The main result of the talk was a generalization of the Knill-Laflamme conditions to the realm of approximate quantum error correction (as opposed to perfect quantum error correction).  The idea was that the Knill-Laflamme conditions can be restated in terms of the complementary channel in a very natural way: a given subspace is correctable for a channel if and only if the complementary channel sends everything supported on that subspace to a single fixed operator (another way of saying this is that the subspace is private for the complementary channel, a connection that was explored by Kretschmann, Kribs and Spekkens in 2007).

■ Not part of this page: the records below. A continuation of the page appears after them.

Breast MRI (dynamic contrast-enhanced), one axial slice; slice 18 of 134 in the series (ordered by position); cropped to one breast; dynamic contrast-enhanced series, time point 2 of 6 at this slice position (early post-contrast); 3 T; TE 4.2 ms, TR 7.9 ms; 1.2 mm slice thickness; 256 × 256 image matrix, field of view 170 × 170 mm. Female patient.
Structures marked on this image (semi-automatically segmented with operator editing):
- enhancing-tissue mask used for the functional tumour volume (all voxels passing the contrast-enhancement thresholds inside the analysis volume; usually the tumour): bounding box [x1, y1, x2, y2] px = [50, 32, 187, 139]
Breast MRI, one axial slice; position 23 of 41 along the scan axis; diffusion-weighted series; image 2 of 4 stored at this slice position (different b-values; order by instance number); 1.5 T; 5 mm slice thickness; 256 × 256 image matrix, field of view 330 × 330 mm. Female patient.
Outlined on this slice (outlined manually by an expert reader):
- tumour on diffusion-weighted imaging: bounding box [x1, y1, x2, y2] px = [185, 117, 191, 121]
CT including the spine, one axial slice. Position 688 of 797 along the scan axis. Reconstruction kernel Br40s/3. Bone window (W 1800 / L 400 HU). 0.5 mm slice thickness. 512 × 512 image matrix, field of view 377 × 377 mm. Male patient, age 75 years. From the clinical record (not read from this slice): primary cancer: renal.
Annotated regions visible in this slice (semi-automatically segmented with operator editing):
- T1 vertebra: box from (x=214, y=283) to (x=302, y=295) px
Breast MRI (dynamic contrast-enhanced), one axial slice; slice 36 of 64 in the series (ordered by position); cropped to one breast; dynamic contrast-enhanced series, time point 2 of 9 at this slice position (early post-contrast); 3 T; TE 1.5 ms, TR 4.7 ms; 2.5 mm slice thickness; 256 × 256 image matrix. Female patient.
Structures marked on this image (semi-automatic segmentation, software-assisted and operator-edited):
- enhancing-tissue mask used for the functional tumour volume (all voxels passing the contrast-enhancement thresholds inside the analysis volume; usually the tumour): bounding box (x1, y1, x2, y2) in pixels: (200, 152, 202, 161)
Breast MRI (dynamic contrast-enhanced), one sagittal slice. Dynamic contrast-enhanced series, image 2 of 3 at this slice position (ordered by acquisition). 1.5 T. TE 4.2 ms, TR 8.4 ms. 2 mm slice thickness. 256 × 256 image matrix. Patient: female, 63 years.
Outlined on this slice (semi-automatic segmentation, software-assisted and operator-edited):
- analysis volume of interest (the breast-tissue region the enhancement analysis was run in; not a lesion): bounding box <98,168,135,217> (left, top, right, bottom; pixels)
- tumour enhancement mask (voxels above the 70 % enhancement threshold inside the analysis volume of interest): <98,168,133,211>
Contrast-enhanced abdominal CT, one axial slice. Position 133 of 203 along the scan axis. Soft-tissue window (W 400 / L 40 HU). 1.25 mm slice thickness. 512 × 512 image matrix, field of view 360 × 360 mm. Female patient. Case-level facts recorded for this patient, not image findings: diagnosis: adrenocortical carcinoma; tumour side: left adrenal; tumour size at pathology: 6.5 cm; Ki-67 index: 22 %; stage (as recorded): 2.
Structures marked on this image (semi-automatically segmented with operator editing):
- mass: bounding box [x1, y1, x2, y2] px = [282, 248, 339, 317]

It turns out that there is a natural way to generalize this formulation of the Knill-Laflamme conditions. The idea is that if the complementary channel, when restricted to a given subspace, is within a small distance of a channel that maps everything to a fixed operator (where distance is measured via the diamond norm), then that subspace is approximately correctable (and he of course quantifies the “small distance” and “approximately”).

He also provides a generalization of these results to approximate error correction of subsystem codes, which is a nice bonus.  Finally, it’s interesting to note that the set of operators that are approximately correctable by a given recovery operation does not necessarily form an algebra, in contrast to the perfect error correction situation.